Mercurial subrepos

Mercurial has support for repository hierarchies in subrepos extension. With it you can create parent-child dependecies between repositories and work in the hierarchy like all repos were part of the same tree.

Easiest example of using this is to have an application in the toplevel repo and libraries in subrepos.

The toplevel repo keeps a list of subrepo directory paths and locations from where the repo can be found when pushing or pulling. This information is stored in a file called .hgsub in the repository root.

In the file each line specifies one subrepo:

lib/liba = location/of/remote/repo

The left hand side is the local directory path in the repo and the right hand side is the remote location of push/pull repo.

It is possible to use full SSH/HTTP URLs as the remote location but I’ve found that this introduces a problem. This information is stored in the repository and thus all clones use this same information. If you have the repositories in a machine which can be accessed only from local network then what’s the point of storing this information in the repo where it is confusing everybody?

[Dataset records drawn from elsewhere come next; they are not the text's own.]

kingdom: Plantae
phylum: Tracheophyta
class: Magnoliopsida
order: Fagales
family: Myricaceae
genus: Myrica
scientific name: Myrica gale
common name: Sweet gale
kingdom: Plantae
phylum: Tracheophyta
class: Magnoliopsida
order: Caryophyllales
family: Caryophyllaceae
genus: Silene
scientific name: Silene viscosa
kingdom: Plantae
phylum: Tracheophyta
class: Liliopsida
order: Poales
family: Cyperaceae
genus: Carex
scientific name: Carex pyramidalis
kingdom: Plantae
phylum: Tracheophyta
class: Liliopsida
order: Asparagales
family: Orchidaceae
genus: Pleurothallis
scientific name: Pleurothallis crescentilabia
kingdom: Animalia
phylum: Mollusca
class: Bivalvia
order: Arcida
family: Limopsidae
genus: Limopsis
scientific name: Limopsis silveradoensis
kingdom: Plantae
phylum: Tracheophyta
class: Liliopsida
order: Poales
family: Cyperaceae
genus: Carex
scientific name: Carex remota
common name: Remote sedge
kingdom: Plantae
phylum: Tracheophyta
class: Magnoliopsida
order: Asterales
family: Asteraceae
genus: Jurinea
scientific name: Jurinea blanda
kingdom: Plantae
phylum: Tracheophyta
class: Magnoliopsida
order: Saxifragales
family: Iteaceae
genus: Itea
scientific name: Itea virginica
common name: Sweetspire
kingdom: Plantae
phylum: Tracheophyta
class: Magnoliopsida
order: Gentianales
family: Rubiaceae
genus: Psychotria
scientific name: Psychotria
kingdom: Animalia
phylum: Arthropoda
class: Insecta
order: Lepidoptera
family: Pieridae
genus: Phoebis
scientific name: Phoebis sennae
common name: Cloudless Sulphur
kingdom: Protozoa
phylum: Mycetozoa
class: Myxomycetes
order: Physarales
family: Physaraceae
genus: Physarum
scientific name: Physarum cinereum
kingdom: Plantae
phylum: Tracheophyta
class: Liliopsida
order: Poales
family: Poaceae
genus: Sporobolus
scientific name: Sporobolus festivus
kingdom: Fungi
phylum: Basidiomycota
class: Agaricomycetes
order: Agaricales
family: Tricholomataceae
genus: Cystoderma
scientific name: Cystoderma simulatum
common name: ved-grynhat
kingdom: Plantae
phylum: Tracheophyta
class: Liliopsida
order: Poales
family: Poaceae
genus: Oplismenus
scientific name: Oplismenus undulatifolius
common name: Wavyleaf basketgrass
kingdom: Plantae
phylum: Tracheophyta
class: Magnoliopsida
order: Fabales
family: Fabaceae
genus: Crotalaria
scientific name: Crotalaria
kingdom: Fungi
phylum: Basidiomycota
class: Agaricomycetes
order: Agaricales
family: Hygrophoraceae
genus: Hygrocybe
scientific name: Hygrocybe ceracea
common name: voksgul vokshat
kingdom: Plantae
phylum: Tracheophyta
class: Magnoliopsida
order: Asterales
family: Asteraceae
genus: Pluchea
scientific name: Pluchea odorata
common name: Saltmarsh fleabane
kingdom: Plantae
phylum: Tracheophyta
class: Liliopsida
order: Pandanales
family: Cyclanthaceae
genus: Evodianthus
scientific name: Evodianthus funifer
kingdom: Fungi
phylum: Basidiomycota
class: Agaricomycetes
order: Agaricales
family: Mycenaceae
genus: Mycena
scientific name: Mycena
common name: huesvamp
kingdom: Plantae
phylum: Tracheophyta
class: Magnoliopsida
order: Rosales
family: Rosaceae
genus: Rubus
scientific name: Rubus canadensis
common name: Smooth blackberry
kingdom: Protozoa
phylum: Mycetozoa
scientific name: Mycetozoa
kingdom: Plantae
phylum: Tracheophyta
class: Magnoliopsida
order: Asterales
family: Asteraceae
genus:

There is a way to move the real address out of the repo. The section [subpaths] in .hgrc allows us to map symbolic names in .hgsub to real paths. You can use regular expressions in the config file to specify which symbolic name you are overwriting. And the right hand side has access to backreferences from regexps.

With this indirection it is possible to come up with naming conventions for the symbolic names. Of course it is still possible to keep the real URLs there also, but I like the idea that I just say the name of the component I’m referring to as a symbolic name and put the real repository path in the .hgrc config file.

And the naming convention I’m using is to have component type and last item in the path as the name of the component:

fancy = src/django-fancy

Local path fancy is a subrepo. Here src is the type of the repo and django-fancy is the name of the component and also the last part of the repo path in the server. This information is used in .hgrc:

[subpaths]
src/(.*) = ssh://hg@hg.server.foo/projects/\1

With this system it is easy to handle new subrepos consistently and have different server mappings in internal network.